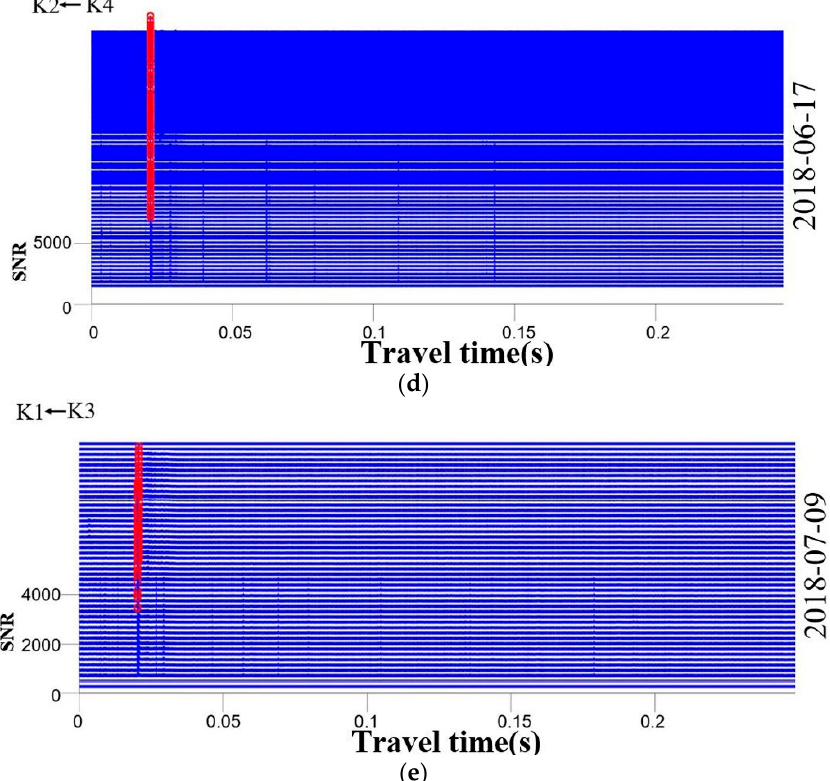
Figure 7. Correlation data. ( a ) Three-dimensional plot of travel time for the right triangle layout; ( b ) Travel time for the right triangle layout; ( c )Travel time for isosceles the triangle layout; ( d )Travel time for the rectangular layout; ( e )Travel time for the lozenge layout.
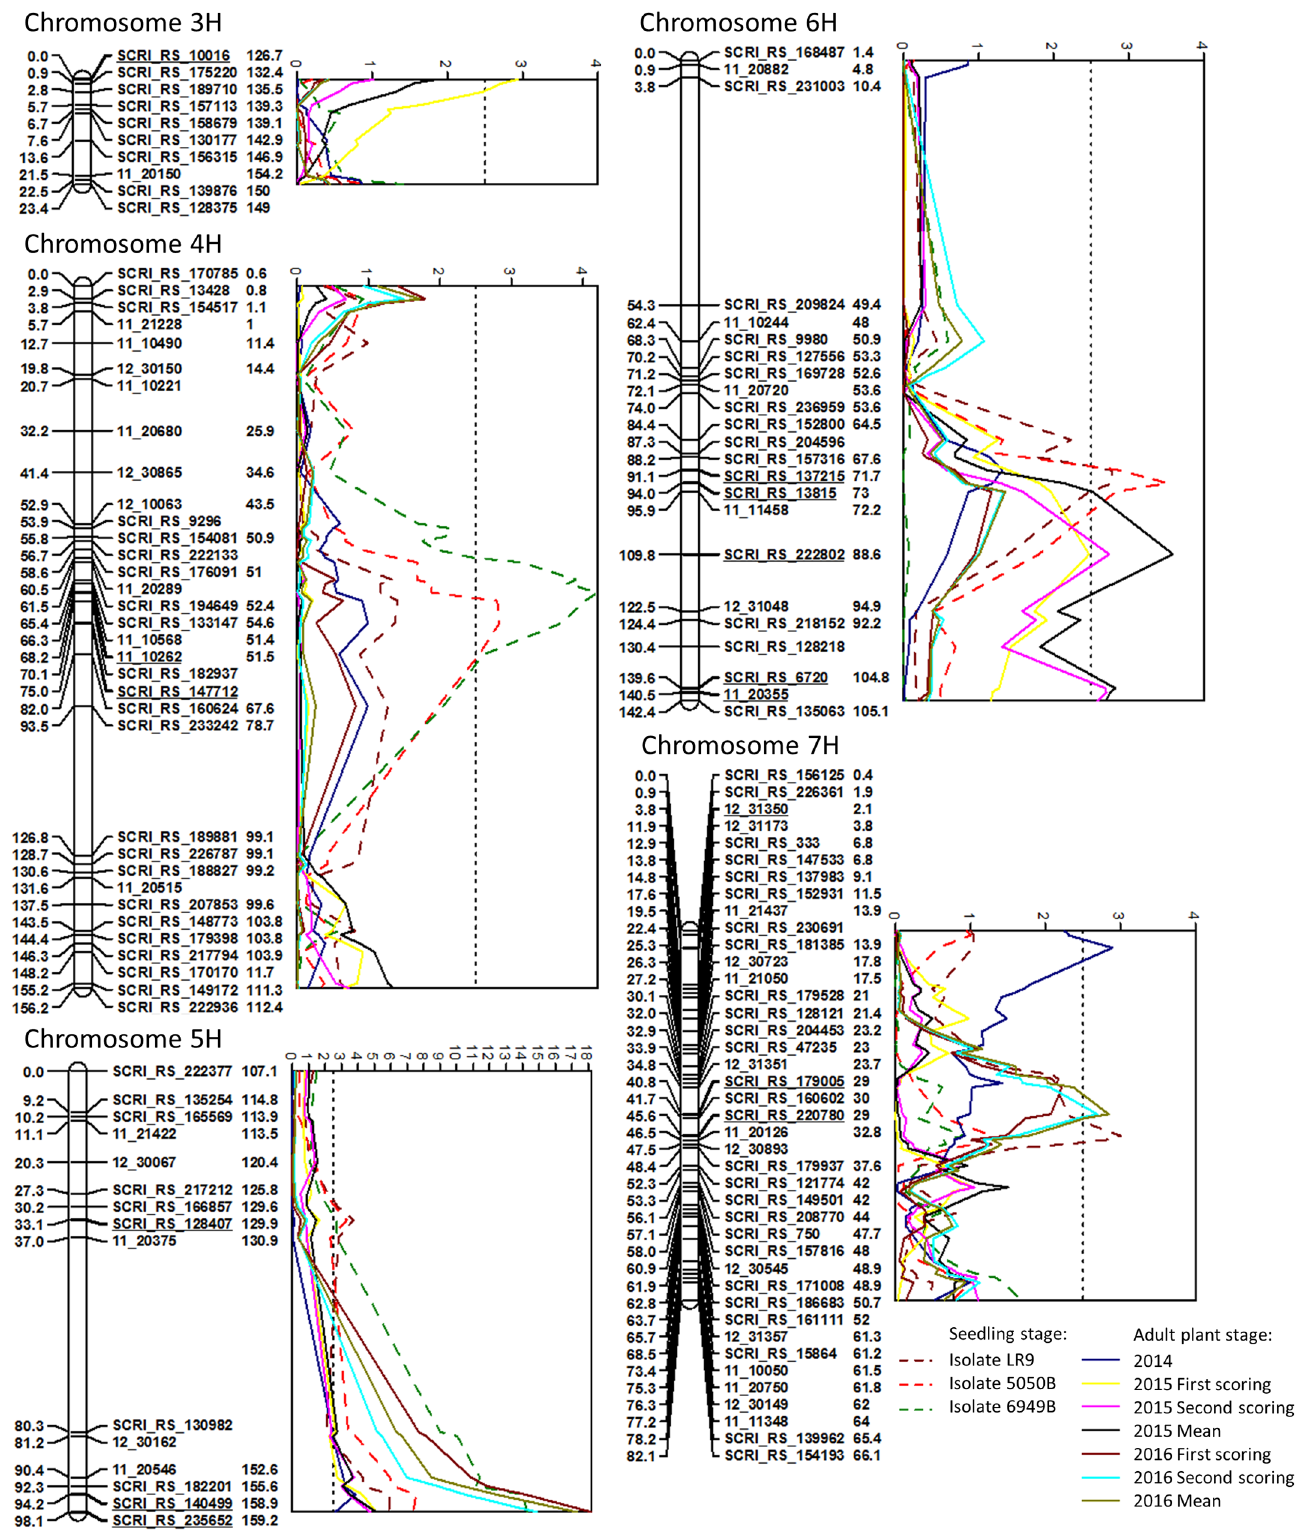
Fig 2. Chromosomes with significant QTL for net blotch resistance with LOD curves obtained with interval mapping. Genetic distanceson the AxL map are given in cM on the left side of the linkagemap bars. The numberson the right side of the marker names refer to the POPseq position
* * *
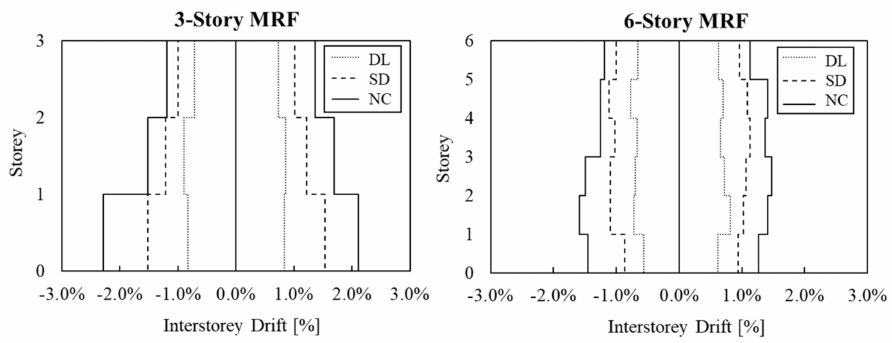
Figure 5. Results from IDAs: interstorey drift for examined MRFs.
==
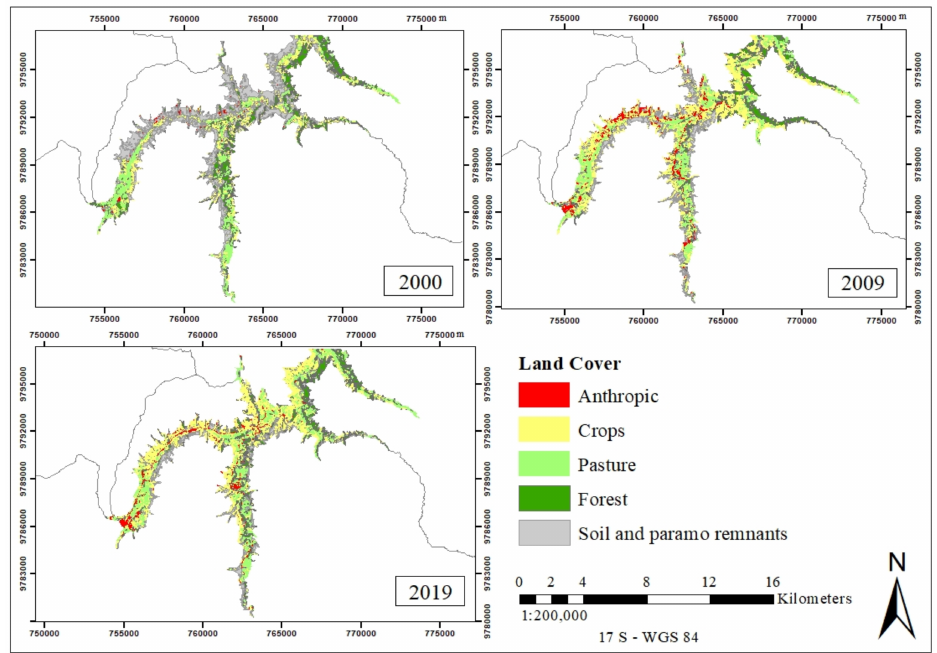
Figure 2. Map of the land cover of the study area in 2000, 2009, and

▶ [Exercise prompt]
Between and including the line above that contains "Figure 7. Correlation" and the line that contains "Fig 2. Chromosomes", restate every line word for word. Pictures stay out.

▶ [Exercise response]
Figure 7. Correlation data. ( a ) Three-dimensional plot of travel time for the right triangle layout; ( b ) Travel time for the right triangle layout; ( c )Travel time for isosceles the triangle layout; ( d )Travel time for the rectangular layout; ( e )Travel time for the lozenge layout.
Fig 2. Chromosomes with significant QTL for net blotch resistance with LOD curves obtained with interval mapping. Genetic distanceson the AxL map are given in cM on the left side of the linkagemap bars. The numberson the right side of the marker names refer to the POPseq position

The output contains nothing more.